The AMP CMD Knowledge Portal (CMD-KP) inspired the working hypothesis in professor Domingos’ recent Nature study, where they discovered that Neuropeptide Y (NPY), produced by sympathetic neurons, plays a protective role against obesity by sustaining thermogenic adipose tissue, which dissipates energy as heat. This finding in mice provides a biological explanation for a human genetic association identified by the CMD-KP. The Human Genetic Evidence (HUGE) score on the CMD-KP indicated that NPY is linked to human body mass index but not to changes in food consumption patterns. This is surprising, given that numerous studies have shown NPY's role in the brain as an orexigenic peptide, promoting food intake. How, then, could variations in NPY, known for stimulating appetite, be associated with higher BMI without affecting feeding behavior? Professor Domingo’s study offers a potential explanation, suggesting that energy dissipation might play a more significant role than appetite in maintaining body weight for some individuals, if not more.
The results indicate that NPY, produced by sympathetic nerves outside the brain, has an effect on body weight that contrasts with central NPY's role. Specifically, peripheral NPY, released by neurons of the sympathetic autonomic nervous system, supports the proliferation of a subset of progenitor cells that differentiate into a special type of adipocyte that burns fat rather than storing it. Various fat depots contribute to body weight regulation and are categorized into three types: white, beige, and brown. While white fat stores energy, beige and brown fat burn it to produce heat, dissipating energy through a process called non-shivering thermogenesis.
The CMD-KP provides genetic evidence suggesting that not all obesity is linked to changes in eating behavior; targeting specific mechanisms that regulate energy expenditure could be crucial. One promising strategy involves directly manipulating subsets of sympathetic neurons that enhance fat burning without reducing food intake.

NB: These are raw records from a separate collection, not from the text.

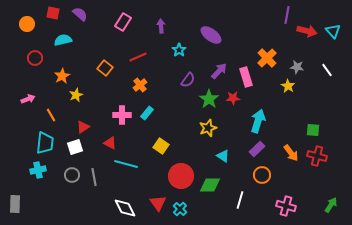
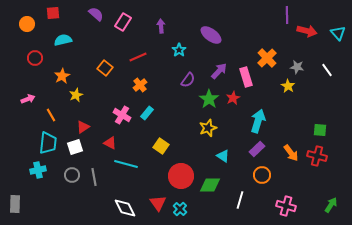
red square at (53, 13): rotated 16 degrees counterclockwise
purple semicircle at (80, 14): moved 16 px right
purple line at (287, 15): rotated 12 degrees counterclockwise
cyan triangle at (333, 31): moved 5 px right, 2 px down
red star at (233, 98): rotated 24 degrees counterclockwise
pink cross at (122, 115): rotated 30 degrees clockwise
green square at (313, 130): moved 7 px right
cyan trapezoid at (45, 143): moved 3 px right
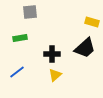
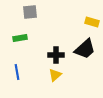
black trapezoid: moved 1 px down
black cross: moved 4 px right, 1 px down
blue line: rotated 63 degrees counterclockwise
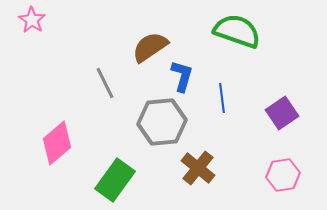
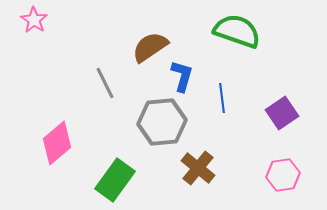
pink star: moved 2 px right
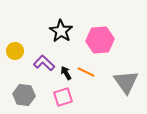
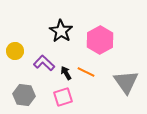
pink hexagon: rotated 24 degrees counterclockwise
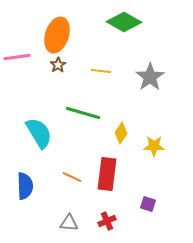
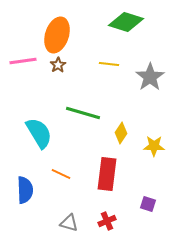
green diamond: moved 2 px right; rotated 12 degrees counterclockwise
pink line: moved 6 px right, 4 px down
yellow line: moved 8 px right, 7 px up
orange line: moved 11 px left, 3 px up
blue semicircle: moved 4 px down
gray triangle: rotated 12 degrees clockwise
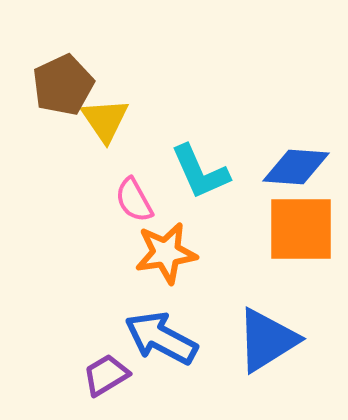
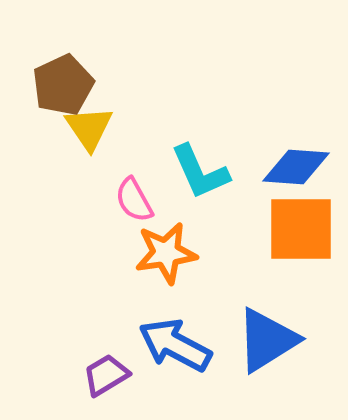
yellow triangle: moved 16 px left, 8 px down
blue arrow: moved 14 px right, 7 px down
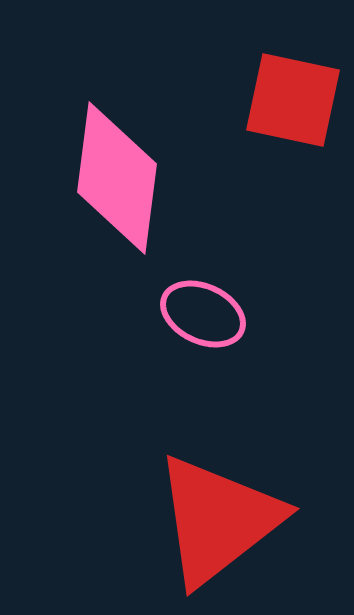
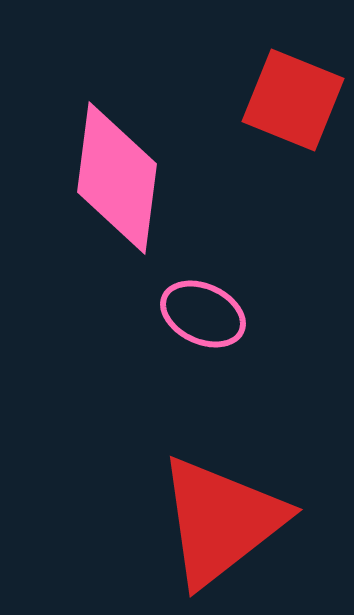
red square: rotated 10 degrees clockwise
red triangle: moved 3 px right, 1 px down
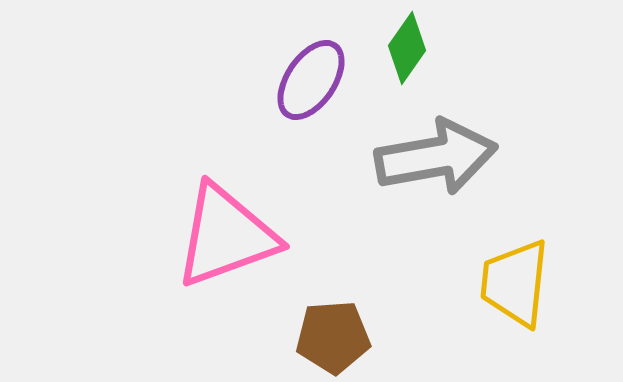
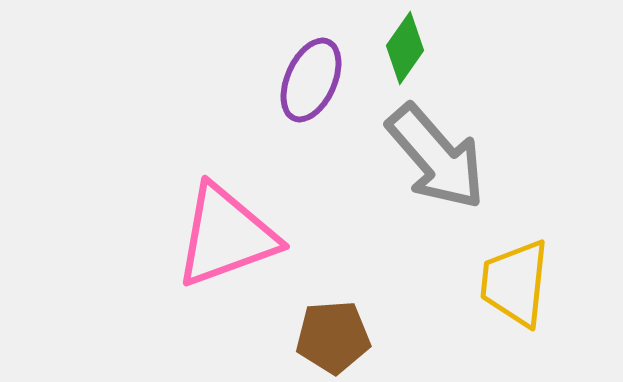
green diamond: moved 2 px left
purple ellipse: rotated 10 degrees counterclockwise
gray arrow: rotated 59 degrees clockwise
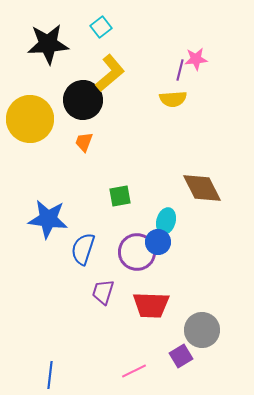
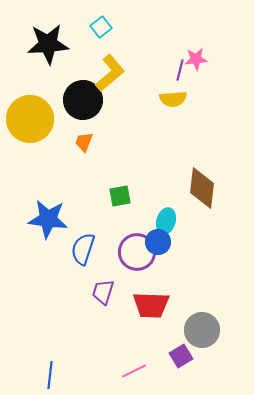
brown diamond: rotated 33 degrees clockwise
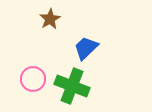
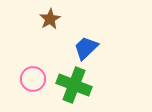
green cross: moved 2 px right, 1 px up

https://www.nature.com/articles/s41586-024-07863-6
Life outside the lab
When asked about life outside the lab, professor Domingos shared that she lives in Oxford, where she enjoys hosting barbecues or dinner parties for her friends, collaborators, and research group. She also loves playing jam sessions on her flute and piano. Whenever possible, she likes to visit her beach house in Paço de Arcos, a charming fishing village in Portugal, where she catches up with old friends and family and spends time with her family dog, Bica, a lovable mutt who lives there. She also cherishes visiting her husband's family in the Netherlands. When she’s not traveling or working, she prioritizes spending quality time with her family.